## Work item
From the entries below, extract every line that includes the word "expressed".
--- Data excerpts Enclosed Below ---
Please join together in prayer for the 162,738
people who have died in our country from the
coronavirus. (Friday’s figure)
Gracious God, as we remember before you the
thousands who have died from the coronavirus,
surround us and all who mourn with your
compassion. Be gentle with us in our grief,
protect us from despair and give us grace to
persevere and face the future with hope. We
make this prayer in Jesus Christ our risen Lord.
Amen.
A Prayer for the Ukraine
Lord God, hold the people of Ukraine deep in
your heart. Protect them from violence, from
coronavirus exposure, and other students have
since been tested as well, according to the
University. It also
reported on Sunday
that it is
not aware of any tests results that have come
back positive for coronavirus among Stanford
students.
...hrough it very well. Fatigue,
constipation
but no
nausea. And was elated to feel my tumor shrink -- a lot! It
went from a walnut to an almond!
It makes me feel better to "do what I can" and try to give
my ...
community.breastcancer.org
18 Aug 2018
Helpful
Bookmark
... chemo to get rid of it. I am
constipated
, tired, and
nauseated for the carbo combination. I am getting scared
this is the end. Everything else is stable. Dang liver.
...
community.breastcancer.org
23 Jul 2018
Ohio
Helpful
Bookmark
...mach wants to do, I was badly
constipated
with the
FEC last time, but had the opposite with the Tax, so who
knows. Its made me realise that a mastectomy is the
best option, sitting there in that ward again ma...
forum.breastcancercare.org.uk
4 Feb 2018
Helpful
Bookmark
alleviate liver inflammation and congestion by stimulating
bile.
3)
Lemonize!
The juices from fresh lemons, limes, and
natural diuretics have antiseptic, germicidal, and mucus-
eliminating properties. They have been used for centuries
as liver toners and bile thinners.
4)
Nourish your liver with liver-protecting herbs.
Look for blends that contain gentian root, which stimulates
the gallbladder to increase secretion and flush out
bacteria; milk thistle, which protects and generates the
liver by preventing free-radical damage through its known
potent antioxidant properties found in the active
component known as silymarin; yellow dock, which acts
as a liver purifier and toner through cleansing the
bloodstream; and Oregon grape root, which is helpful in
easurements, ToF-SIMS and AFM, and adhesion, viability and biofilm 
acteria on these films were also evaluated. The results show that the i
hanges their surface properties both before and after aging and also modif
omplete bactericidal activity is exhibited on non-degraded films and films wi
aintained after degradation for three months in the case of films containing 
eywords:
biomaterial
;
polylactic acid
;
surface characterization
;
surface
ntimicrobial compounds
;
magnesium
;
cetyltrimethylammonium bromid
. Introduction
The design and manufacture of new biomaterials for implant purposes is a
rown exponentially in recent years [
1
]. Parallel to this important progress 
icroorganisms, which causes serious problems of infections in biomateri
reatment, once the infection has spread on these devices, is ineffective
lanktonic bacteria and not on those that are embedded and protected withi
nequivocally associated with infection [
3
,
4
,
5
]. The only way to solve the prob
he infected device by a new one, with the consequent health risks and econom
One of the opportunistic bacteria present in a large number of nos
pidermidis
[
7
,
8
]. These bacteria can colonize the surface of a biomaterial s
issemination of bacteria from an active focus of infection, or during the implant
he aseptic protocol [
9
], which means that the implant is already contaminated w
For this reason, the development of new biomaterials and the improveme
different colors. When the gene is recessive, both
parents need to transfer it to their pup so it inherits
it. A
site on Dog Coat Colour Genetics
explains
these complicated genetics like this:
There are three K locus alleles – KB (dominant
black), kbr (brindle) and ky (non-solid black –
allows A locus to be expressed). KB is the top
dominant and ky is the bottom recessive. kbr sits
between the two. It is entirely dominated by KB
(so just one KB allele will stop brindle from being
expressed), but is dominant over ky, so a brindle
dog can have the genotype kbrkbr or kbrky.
--- End of Enclosed Data excerpts ---
## Written solution
allows A locus to be expressed). KB is the top
expressed), but is dominant over ky, so a brindle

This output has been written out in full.